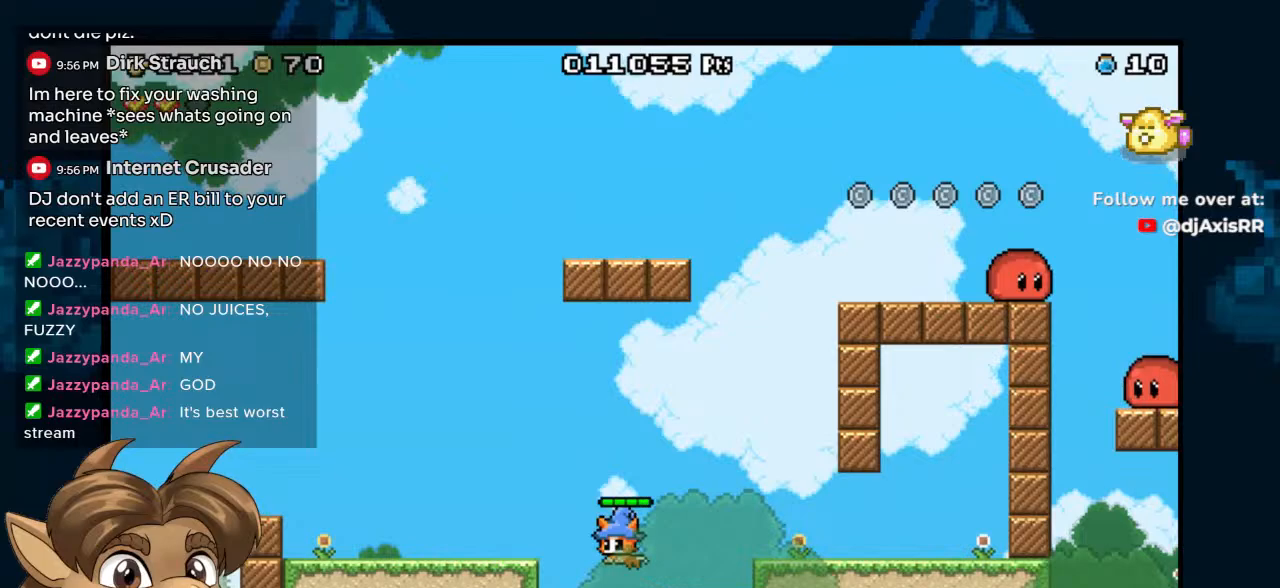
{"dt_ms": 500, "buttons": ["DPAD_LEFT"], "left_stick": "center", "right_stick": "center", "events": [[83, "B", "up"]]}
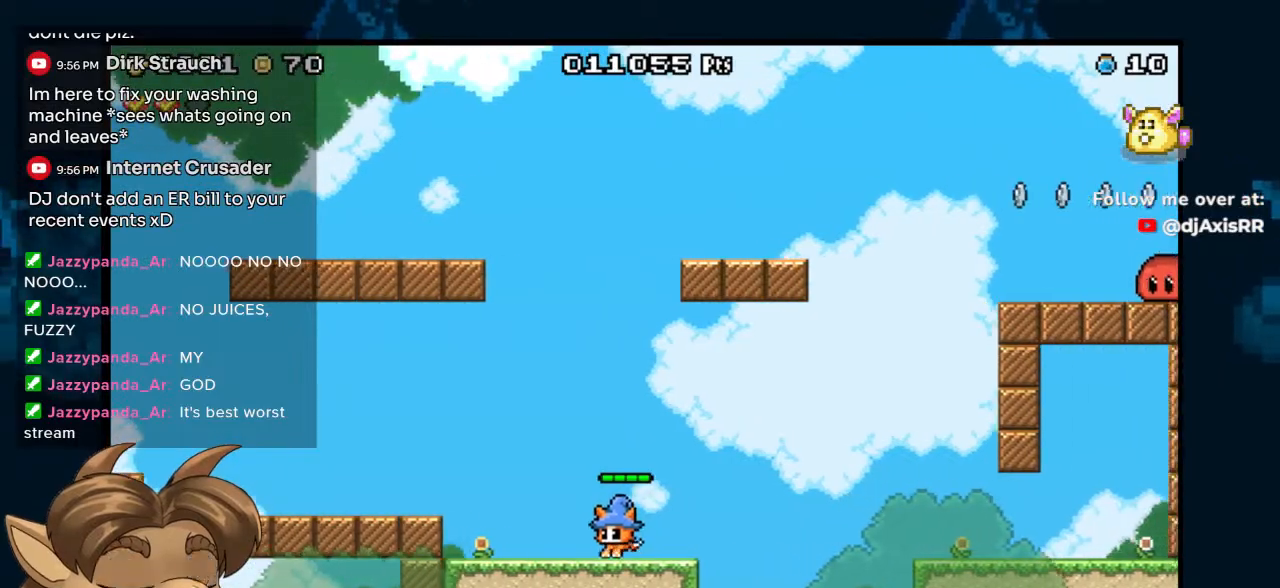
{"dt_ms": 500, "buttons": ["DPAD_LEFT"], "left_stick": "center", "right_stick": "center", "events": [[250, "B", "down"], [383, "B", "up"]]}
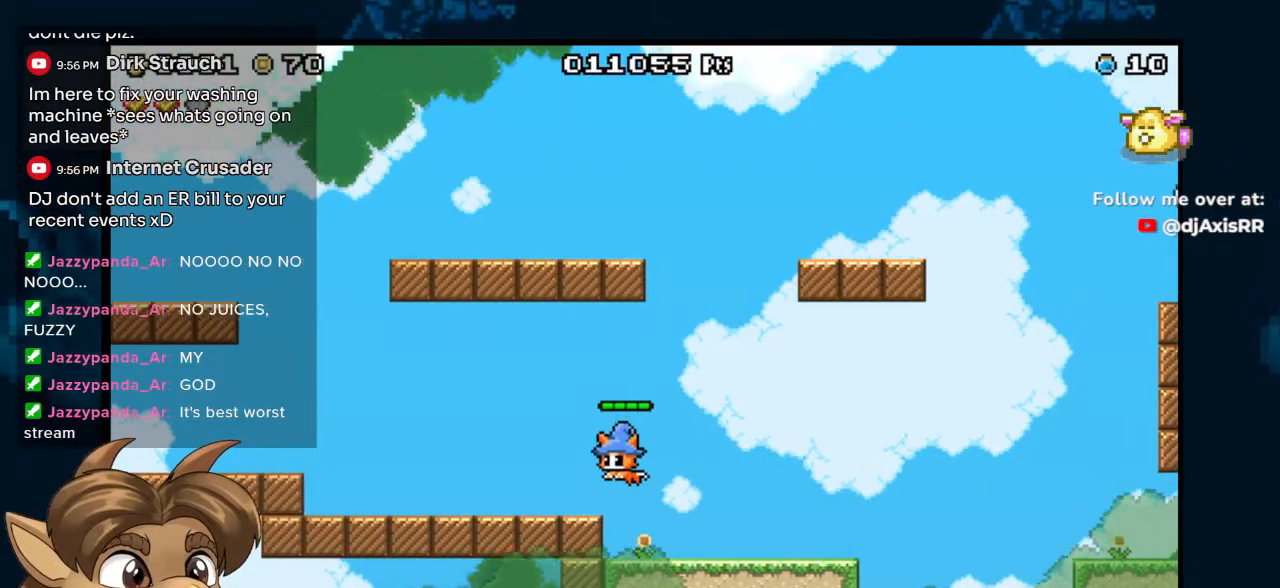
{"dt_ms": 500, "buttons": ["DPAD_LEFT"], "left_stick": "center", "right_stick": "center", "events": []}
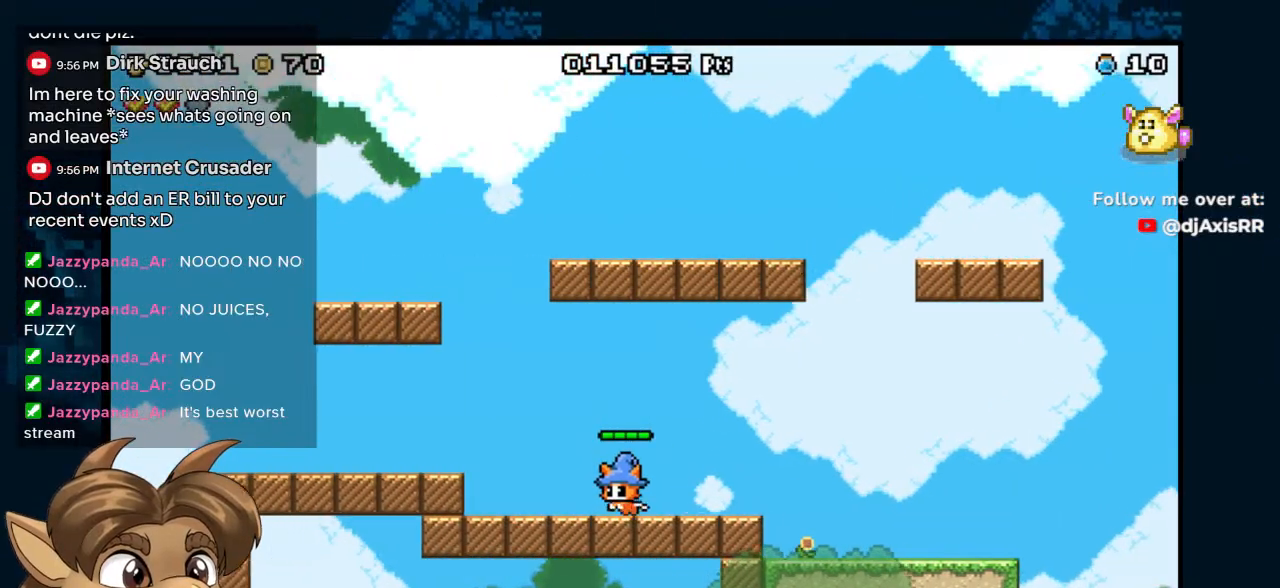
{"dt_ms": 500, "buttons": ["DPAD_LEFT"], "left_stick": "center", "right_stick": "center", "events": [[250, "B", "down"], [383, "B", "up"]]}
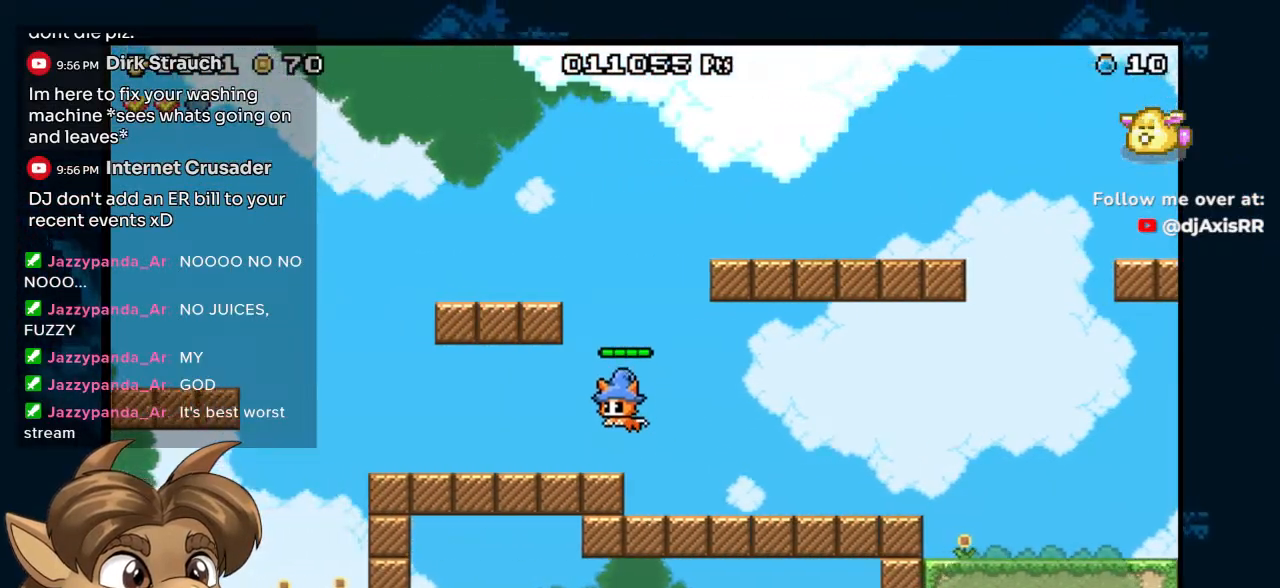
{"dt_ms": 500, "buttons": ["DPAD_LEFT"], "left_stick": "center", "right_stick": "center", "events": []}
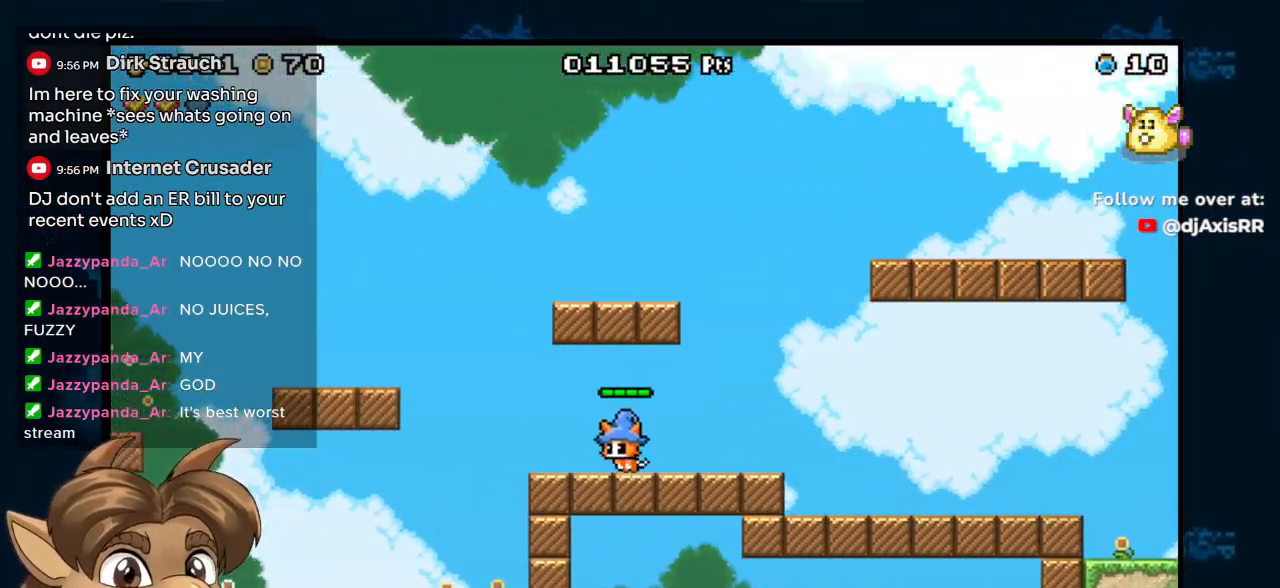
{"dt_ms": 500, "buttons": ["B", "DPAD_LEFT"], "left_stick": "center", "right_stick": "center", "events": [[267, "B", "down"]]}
● ● ● ● ● ● ●
Task = Skip the pictures. Restate everything else in the records word for word.

Your response =
{"dt_ms": 500, "buttons": ["DPAD_LEFT"], "left_stick": "center", "right_stick": "center", "events": [[83, "B", "up"]]}
{"dt_ms": 500, "buttons": ["DPAD_LEFT"], "left_stick": "center", "right_stick": "center", "events": [[250, "B", "down"], [383, "B", "up"]]}
{"dt_ms": 500, "buttons": ["DPAD_LEFT"], "left_stick": "center", "right_stick": "center", "events": []}
{"dt_ms": 500, "buttons": ["DPAD_LEFT"], "left_stick": "center", "right_stick": "center", "events": [[250, "B", "down"], [383, "B", "up"]]}
{"dt_ms": 500, "buttons": ["DPAD_LEFT"], "left_stick": "center", "right_stick": "center", "events": []}
{"dt_ms": 500, "buttons": ["B", "DPAD_LEFT"], "left_stick": "center", "right_stick": "center", "events": [[267, "B", "down"]]}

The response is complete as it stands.